L’aspetto “nuovo” della valutazione è, prima di tutto, che non si tratta di una certificazione di prodotto. Non è, quindi, un “bollino” che un fornitore possa acquisire per i propri prodotti, e che consenta di acquistare quindi quei prodotti senza ulteriori oneri e complessità da parte dei soggetti in perimetro. Assomiglia molto di più, se vogliamo, alle certificazioni di sistema: non vengono quindi semplicemente valutate le caratteristiche del prodotto e, se vogliamo, del suo processo di realizzazione e gestione, ma questi aspetti vengono analizzati per l’utilizzo in uno specifico contesto, ad esempio in una specifica rete di uno specifico soggetto con rischi specifici.
Superare questo processo non vuole dire che lo stesso prodotto non debba essere nuovamente valutato quando lo si voglia utilizzare presso un altro soggetto, o anche presso lo stesso soggetto ma in un contesto diverso.
L’impatto sul processo di acquisizione di prodotti e servizi da parte dei soggetti in perimetro è evidente: solo nel momento in cui l’azienda ha deciso l’acquisizione del prodotto e comunica questa intenzione, unitamente ad una valutazione del rischio, al CVCN (Centro Valutazione e Certificazione Nazionale), inizia il processo di valutazione, che nel frattempo in generale ferma il processo di acquisizione.
Il CVCN poi può decidere di effettuare delle valutazioni sulla sicurezza del prodotto, ma fino a quando non fornisca una risposta o non siano almeno scaduti i termini per il silenzio assenso, il processo di acquisizione da parte del soggetto in perimetro rimane sostanzialmente bloccato. Inoltre, il processo di valutazione può comportare degli oneri, nonché la necessità di collaborazione, volta per volta, da parte del fornitore.
Una leva molto delicata
È chiaro come questo meccanismo rappresenti una leva molto forte per il CVCN per limitare l’accesso al mercato italiano a soggetti i cui prodotti non siano considerati sicuri, potendo influenzare in modo determinante il mercato della sicurezza in Italia. È una leva proprio per questo molto delicata da utilizzare. Si tratta anche di un processo potenzialmente molto oneroso: se è vero che il CVCN può esercitare una certa discrezionalità nel decidere se e con quale dettaglio effettuare le verifiche, è comunque un processo che anche solo per la gestione comporterà probabilmente un impegno notevole.
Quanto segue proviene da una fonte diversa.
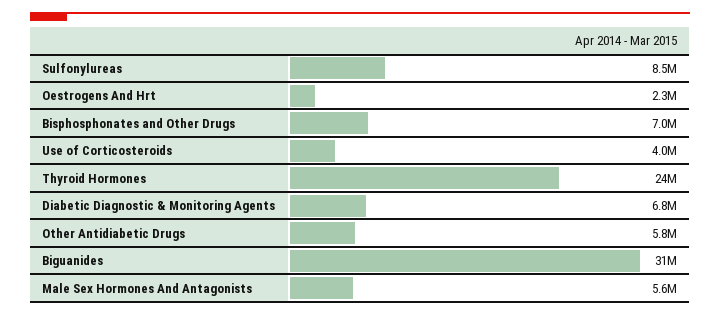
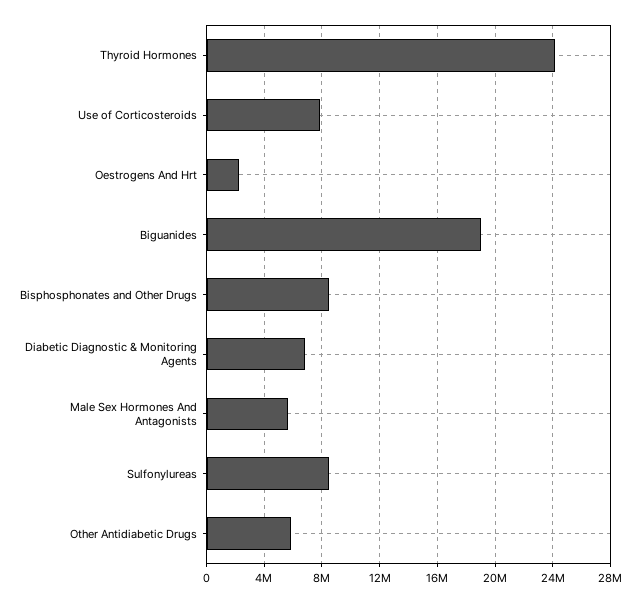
Bisphosphonates and Other Drugs: 7000000 -> 8500000
Use of Corticosteroids: 4000000 -> 8000000
Biguanides: 31000000 -> 19000000

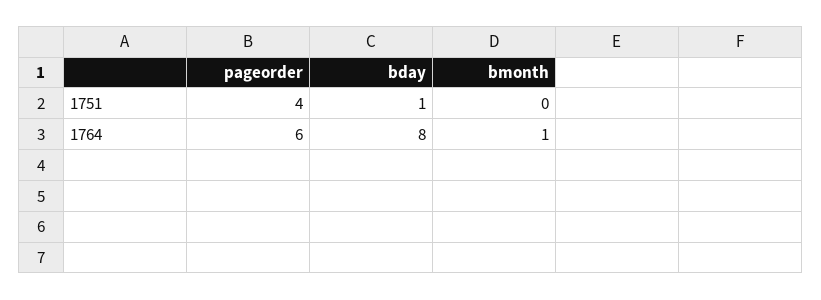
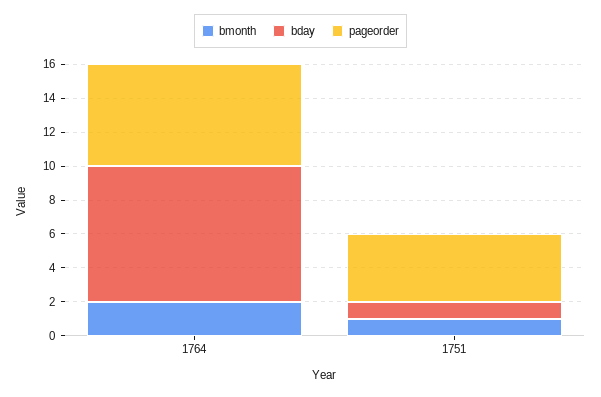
bmonth, 1751: 0 -> 1
bmonth, 1764: 1 -> 2

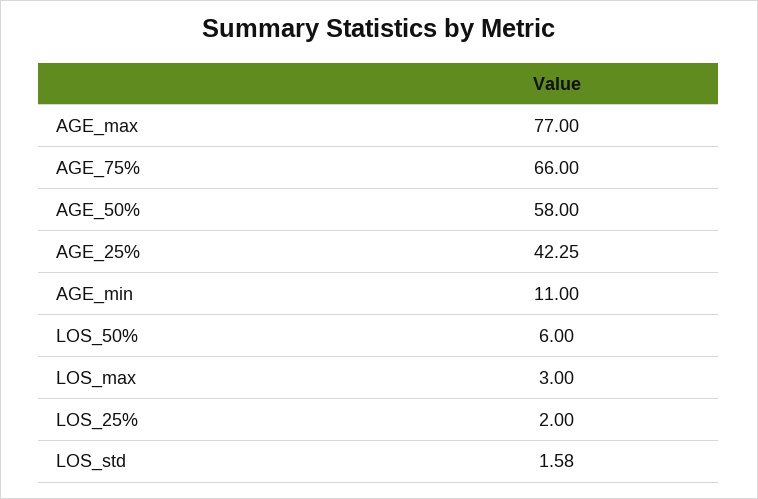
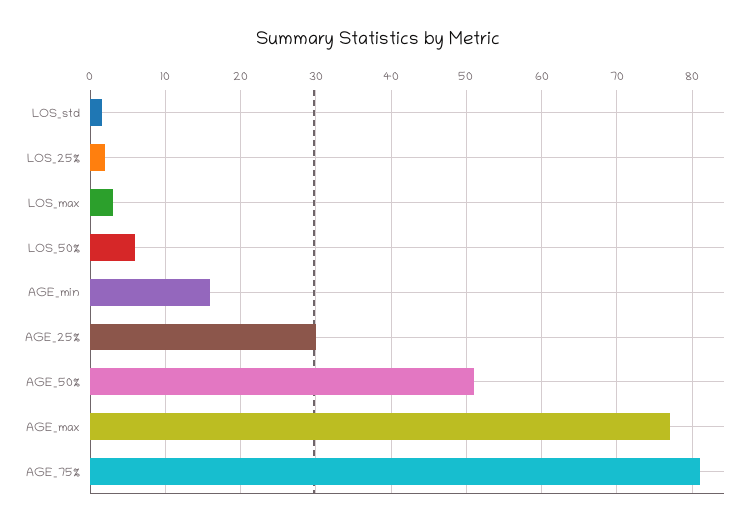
AGE_75%: 66 -> 81
AGE_50%: 58 -> 51
AGE_25%: 42.25 -> 30
AGE_min: 11 -> 16

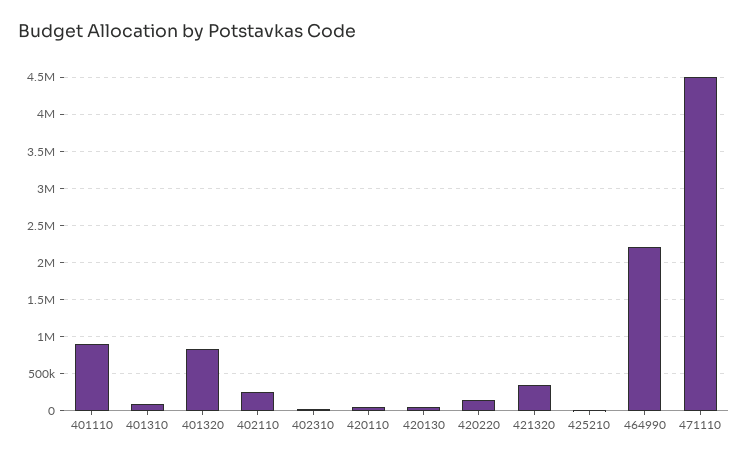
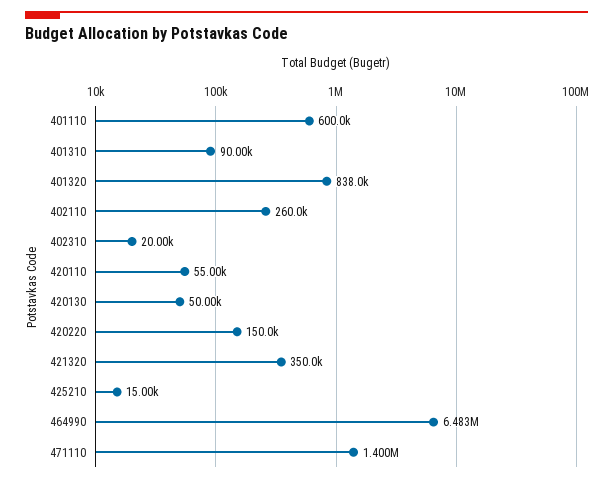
401110: 900000 -> 600000
464990: 2200000 -> 6483000
471110: 4500000 -> 1400000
Tutto questo spiega perché fra i soggetti in perimetro ci sia attenzione al tema, e perché si aspettasse questo decreto per iniziare a vedere realmente come si potrà muovere la macchina delle valutazioni.
Naturalmente, vedendo la normativa italiana in modo isolato, l’onerosità e la discrezionalità che può comportare non potrebbero che preoccupare.
L’Italia non è da sola
Fortunatamente, l’Italia non si muove in modo isolato. La normativa, per quanto nazionale, è parte di un quadro più ampio, prima di tutto europeo, che mira ad aumentare la sicurezza e la resilienza dei sistemi informativi più critici, a fronte delle minacce sempre più importanti che dobbiamo affrontare in questo settore. Le norme europee mirano ad una sinergia ed ad una armonizzazione che dovrebbero mitigare i rischi ed anzi rendere più efficaci le normative nazionali.
Nel caso specifico, sicuramente è rilevante il cosiddetto Cybersecurity Act, che rende più centrale il ruolo dell’agenzia europea ENISA, e che punta a sviluppare un framework di certificazione europeo.
È ragionevole aspettarsi che l’ACN e il CVCN si muovano in coerenza con queste iniziative europee, e che quindi alla fine, i prodotti e servizi che avranno adeguate certificazioni a livello europeo, possano seguire un percorso di valutazione più snello e veloce, riducendo l’impatto sui soggetti in perimetro senza però ridurre l’efficacia in termini di sicurezza, mitigando nel contempo il rischio di influenzare in modo anomalo il mercato.
Naturalmente, è tutto da vedere, ma l’ACN finora ha mostrato di saper operare in coerenza con le buone pratiche e con un’efficacia alla quale non siamo abituati, per quanto molto del lavoro sia ancora da fare.